- **Instruction**
The entries underneath need to be duplicated exactly, with none omitted.

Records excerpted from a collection
::::::
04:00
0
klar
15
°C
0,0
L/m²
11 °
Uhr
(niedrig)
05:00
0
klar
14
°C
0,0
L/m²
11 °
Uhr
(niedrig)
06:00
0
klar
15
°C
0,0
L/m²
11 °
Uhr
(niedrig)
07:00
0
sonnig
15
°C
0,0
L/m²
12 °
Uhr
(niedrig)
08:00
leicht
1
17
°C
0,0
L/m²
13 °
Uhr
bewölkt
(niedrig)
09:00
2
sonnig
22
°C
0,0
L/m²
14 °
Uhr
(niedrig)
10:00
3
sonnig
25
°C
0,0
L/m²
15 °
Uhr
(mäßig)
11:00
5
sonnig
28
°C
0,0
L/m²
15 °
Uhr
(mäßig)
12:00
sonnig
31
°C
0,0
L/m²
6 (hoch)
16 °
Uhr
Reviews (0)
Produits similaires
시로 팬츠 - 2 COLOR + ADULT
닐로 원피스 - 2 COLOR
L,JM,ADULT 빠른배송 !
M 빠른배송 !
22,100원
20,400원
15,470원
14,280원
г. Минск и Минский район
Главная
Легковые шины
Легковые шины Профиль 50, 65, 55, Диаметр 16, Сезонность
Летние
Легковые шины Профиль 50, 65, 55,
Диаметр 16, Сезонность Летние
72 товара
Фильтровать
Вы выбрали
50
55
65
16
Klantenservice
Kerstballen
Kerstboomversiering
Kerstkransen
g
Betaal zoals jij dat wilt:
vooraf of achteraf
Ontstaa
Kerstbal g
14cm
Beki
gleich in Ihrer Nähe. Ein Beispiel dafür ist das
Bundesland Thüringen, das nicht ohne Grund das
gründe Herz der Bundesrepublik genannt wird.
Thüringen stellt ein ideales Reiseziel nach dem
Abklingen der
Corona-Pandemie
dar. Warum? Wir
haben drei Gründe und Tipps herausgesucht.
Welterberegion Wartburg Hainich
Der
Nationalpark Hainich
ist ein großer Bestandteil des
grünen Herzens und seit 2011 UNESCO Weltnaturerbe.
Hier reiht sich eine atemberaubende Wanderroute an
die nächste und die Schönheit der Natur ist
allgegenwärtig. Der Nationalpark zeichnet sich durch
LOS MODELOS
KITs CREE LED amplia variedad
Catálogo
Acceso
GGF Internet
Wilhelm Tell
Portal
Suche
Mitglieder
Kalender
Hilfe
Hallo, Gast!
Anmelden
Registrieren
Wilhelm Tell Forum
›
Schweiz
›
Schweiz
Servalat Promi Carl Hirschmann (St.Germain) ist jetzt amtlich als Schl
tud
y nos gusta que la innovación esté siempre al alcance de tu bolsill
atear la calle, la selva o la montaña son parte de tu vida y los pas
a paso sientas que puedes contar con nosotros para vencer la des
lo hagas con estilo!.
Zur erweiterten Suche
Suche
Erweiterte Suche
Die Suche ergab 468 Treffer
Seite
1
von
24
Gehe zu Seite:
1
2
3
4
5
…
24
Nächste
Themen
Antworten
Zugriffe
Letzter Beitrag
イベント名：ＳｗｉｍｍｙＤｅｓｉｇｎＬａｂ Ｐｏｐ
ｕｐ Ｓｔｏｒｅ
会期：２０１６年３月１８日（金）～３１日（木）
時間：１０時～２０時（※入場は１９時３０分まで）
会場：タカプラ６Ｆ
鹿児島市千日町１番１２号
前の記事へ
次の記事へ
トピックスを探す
::::::
- **Response below**
04:00
0
klar
15
°C
0,0
L/m²
11 °
Uhr
(niedrig)
05:00
0
klar
14
°C
0,0
L/m²
11 °
Uhr
(niedrig)
06:00
0
klar
15
°C
0,0
L/m²
11 °
Uhr
(niedrig)
07:00
0
sonnig
15
°C
0,0
L/m²
12 °
Uhr
(niedrig)
08:00
leicht
1
17
°C
0,0
L/m²
13 °
Uhr
bewölkt
(niedrig)
09:00
2
sonnig
22
°C
0,0
L/m²
14 °
Uhr
(niedrig)
10:00
3
sonnig
25
°C
0,0
L/m²
15 °
Uhr
(mäßig)
11:00
5
sonnig
28
°C
0,0
L/m²
15 °
Uhr
(mäßig)
12:00
sonnig
31
°C
0,0
L/m²
6 (hoch)
16 °
Uhr
Reviews (0)
Produits similaires
시로 팬츠 - 2 COLOR + ADULT
닐로 원피스 - 2 COLOR
L,JM,ADULT 빠른배송 !
M 빠른배송 !
22,100원
20,400원
15,470원
14,280원
г. Минск и Минский район
Главная
Легковые шины
Легковые шины Профиль 50, 65, 55, Диаметр 16, Сезонность
Летние
Легковые шины Профиль 50, 65, 55,
Диаметр 16, Сезонность Летние
72 товара
Фильтровать
Вы выбрали
50
55
65
16
Klantenservice
Kerstballen
Kerstboomversiering
Kerstkransen
g
Betaal zoals jij dat wilt:
vooraf of achteraf
Ontstaa
Kerstbal g
14cm
Beki
gleich in Ihrer Nähe. Ein Beispiel dafür ist das
Bundesland Thüringen, das nicht ohne Grund das
gründe Herz der Bundesrepublik genannt wird.
Thüringen stellt ein ideales Reiseziel nach dem
Abklingen der
Corona-Pandemie
dar. Warum? Wir
haben drei Gründe und Tipps herausgesucht.
Welterberegion Wartburg Hainich
Der
Nationalpark Hainich
ist ein großer Bestandteil des
grünen Herzens und seit 2011 UNESCO Weltnaturerbe.
Hier reiht sich eine atemberaubende Wanderroute an
die nächste und die Schönheit der Natur ist
allgegenwärtig. Der Nationalpark zeichnet sich durch
LOS MODELOS
KITs CREE LED amplia variedad
Catálogo
Acceso
GGF Internet
Wilhelm Tell
Portal
Suche
Mitglieder
Kalender
Hilfe
Hallo, Gast!
Anmelden
Registrieren
Wilhelm Tell Forum
›
Schweiz
›
Schweiz
Servalat Promi Carl Hirschmann (St.Germain) ist jetzt amtlich als Schl
tud
y nos gusta que la innovación esté siempre al alcance de tu bolsill
atear la calle, la selva o la montaña son parte de tu vida y los pas
a paso sientas que puedes contar con nosotros para vencer la des
lo hagas con estilo!.
Zur erweiterten Suche
Suche
Erweiterte Suche
Die Suche ergab 468 Treffer
Seite
1
von
24
Gehe zu Seite:
1
2
3
4
5
…
24
Nächste
Themen
Antworten
Zugriffe
Letzter Beitrag
イベント名：ＳｗｉｍｍｙＤｅｓｉｇｎＬａｂ Ｐｏｐ
ｕｐ Ｓｔｏｒｅ
会期：２０１６年３月１８日（金）～３１日（木）
時間：１０時～２０時（※入場は１９時３０分まで）
会場：タカプラ６Ｆ
鹿児島市千日町１番１２号
前の記事へ
次の記事へ
トピックスを探す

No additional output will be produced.